PATRICE
Mes parents habitaient l’Algérie.
Qu’Alice, notre grand-mère avait quittée.
Elle découvrait la France.
Et avait soixante-cinq ans.
Mon petit frère était venu.
Avec elle pour m’accompagner.
Il aimait pêcher.
Les poissons du Bitoulet.
Loin des thons.
De Barbate.
Et du Zahara de los Atunes.
De Francisco Rivera Pérez.
Les parents de Jean-Paul.
Habitaient les Charentes.
Dans une ferme.
Où ils élevaient des poules et des cochons.
Il avait les façons.
D’un campesino.
Et moi.
Celles d’un ciudadano.
Jean-Paul riait tout le temps.
Aimait faire des farces.
Et chantait.
Des chansons rigolotes.
Il aurait pu être le Triboulet de Louis XII et de François Ier.

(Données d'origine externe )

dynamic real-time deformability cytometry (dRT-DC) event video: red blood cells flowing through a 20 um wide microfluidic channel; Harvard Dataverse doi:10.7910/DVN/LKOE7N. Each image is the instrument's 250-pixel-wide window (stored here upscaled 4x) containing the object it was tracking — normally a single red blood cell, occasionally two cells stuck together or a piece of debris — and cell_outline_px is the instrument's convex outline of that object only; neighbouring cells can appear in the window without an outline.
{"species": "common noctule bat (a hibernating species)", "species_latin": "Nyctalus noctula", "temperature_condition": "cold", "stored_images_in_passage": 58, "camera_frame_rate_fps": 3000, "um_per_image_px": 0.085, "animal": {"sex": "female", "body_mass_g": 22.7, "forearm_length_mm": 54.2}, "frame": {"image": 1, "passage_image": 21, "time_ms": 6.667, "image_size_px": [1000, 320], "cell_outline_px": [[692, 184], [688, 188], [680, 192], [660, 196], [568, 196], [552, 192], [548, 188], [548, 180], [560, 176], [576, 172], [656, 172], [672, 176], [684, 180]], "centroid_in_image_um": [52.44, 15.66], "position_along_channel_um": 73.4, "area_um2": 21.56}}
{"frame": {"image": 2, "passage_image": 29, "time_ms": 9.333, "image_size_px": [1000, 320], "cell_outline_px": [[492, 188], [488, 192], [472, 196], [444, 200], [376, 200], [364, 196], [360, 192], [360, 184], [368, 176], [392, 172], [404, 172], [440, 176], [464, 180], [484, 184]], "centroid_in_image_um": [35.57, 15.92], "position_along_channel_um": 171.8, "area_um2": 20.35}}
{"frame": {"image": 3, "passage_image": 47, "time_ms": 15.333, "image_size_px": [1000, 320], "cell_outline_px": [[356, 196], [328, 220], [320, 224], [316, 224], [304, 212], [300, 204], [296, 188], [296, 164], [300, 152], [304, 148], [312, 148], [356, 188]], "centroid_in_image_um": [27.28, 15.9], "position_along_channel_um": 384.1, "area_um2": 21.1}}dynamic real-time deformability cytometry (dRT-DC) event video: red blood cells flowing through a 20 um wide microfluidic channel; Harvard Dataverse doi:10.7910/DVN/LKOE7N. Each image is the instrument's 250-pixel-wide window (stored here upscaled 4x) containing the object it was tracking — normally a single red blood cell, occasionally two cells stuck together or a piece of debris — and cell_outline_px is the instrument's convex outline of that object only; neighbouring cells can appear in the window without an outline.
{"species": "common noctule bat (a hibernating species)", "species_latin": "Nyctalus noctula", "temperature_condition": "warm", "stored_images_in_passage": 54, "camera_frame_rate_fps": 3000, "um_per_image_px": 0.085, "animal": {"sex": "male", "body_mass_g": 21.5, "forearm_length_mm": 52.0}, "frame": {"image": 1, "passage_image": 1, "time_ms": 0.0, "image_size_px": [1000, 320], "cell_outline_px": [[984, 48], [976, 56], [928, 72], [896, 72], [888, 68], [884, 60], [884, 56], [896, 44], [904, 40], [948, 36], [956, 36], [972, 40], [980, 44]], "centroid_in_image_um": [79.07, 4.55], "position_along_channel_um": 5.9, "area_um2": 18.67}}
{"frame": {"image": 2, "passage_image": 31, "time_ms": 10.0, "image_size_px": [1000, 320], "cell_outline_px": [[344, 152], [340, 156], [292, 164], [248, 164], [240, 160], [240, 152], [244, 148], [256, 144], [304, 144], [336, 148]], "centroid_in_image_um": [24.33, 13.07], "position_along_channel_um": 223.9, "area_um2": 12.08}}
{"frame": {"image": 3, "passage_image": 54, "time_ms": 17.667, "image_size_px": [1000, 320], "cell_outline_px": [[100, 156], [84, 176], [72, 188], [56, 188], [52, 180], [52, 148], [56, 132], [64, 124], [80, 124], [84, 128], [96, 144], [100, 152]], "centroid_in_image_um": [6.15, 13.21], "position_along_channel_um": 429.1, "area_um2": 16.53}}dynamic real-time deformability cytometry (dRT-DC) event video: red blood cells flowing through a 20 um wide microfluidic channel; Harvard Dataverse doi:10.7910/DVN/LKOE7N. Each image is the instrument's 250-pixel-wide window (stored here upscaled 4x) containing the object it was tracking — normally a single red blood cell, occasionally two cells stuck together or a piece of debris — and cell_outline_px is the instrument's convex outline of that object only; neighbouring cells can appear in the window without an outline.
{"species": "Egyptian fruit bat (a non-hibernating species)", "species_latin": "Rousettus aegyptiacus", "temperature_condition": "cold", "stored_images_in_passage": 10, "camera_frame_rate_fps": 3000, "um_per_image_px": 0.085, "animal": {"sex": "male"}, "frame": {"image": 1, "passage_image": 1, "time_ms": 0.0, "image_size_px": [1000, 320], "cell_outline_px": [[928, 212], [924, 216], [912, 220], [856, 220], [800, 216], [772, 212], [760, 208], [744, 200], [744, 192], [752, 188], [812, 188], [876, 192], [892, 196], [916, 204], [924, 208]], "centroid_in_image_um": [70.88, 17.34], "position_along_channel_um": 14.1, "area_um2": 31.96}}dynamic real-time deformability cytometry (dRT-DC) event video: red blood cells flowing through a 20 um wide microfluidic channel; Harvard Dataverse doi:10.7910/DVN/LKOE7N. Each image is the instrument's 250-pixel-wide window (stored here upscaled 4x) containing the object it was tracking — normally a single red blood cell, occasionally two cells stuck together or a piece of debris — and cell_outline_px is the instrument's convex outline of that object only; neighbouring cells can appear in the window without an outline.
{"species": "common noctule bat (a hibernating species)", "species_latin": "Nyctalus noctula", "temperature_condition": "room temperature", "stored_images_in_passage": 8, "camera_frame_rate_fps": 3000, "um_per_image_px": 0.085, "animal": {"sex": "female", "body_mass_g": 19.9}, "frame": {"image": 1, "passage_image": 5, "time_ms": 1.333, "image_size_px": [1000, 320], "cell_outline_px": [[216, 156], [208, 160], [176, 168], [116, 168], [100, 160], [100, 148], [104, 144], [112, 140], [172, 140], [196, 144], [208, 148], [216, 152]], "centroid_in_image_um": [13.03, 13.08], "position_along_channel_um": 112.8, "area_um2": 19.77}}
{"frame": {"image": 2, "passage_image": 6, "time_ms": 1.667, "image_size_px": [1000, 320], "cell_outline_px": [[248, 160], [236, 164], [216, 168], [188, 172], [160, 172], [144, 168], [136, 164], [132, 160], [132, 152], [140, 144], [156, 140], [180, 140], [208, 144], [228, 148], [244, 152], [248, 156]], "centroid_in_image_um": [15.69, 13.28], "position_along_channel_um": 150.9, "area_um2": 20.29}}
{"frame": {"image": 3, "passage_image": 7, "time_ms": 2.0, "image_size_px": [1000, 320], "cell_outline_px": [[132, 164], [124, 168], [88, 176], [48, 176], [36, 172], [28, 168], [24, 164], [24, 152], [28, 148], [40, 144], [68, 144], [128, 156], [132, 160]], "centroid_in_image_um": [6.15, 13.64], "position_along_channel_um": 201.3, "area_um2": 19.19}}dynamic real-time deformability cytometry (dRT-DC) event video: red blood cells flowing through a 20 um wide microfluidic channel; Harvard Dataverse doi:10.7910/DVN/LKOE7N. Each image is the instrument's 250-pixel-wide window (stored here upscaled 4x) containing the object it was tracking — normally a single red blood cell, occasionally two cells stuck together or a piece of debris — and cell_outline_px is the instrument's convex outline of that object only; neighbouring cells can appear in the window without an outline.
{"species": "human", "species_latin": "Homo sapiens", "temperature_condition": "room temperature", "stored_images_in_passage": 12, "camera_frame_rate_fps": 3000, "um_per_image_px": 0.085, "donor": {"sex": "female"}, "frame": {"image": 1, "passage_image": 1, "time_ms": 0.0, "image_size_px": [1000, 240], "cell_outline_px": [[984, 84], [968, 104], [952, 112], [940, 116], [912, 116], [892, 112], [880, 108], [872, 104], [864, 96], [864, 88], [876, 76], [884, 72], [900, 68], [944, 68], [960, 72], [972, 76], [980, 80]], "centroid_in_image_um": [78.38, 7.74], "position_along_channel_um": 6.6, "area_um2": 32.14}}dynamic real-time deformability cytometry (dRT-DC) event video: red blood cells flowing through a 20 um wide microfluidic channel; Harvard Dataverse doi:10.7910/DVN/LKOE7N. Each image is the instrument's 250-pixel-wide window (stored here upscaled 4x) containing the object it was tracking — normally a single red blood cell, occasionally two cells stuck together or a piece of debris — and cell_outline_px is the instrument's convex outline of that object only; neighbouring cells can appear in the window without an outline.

Le Francisco Lezcano de la cour de Philippe IV.
Il était seulement mais magnifiquement.
Jean-Paul Mercier.
Le dimanche.
Nous étions autorisés à sortir.
Alice saignait un lapin.
Pour nous préparer le sanquet que nous aimions.
Nous le mangions.
Sur la table de la cuisine.
Jean-Paul et moi.
Essayant de tout oublier.
Tous les deux.
Nous accommodions d’une vie.
A laquelle nous pensions.
Que notre état nous condamnait.
En rêvant cependant.
D’une autre.
Que nous imaginions.
Ne jamais connaître.
Dans un univers.
De bandages et de soupe grasse.
Nous nous inventions.
Des sorties en triomphe.
Le jour où Jean-Paul quitta Lamalou.
Je fus triste et pleurai.
Je ne lui ai jamais écrit.
Et lui non plus.
Je restais avec mon frère.
Nous ne savions rien de la Feria de Nîmes qui avait six ans.
Nous ignorions ce qu’était un toro.
Et encore plus une muleta.
Alice est morte.
Nos parents et ceux de Jean Paul.
Aussi.
Lui je ne sais pas.
Soixante cinq années.
Sont passées.
Des millions de cojos sont morts.
Et des millions d’autres sont nés.
Mais je crois qu’aujourd’hui encore.
Je vois le monde des toros.
Avec des yeux.
Voilés par la taie de la herida de Lamalou.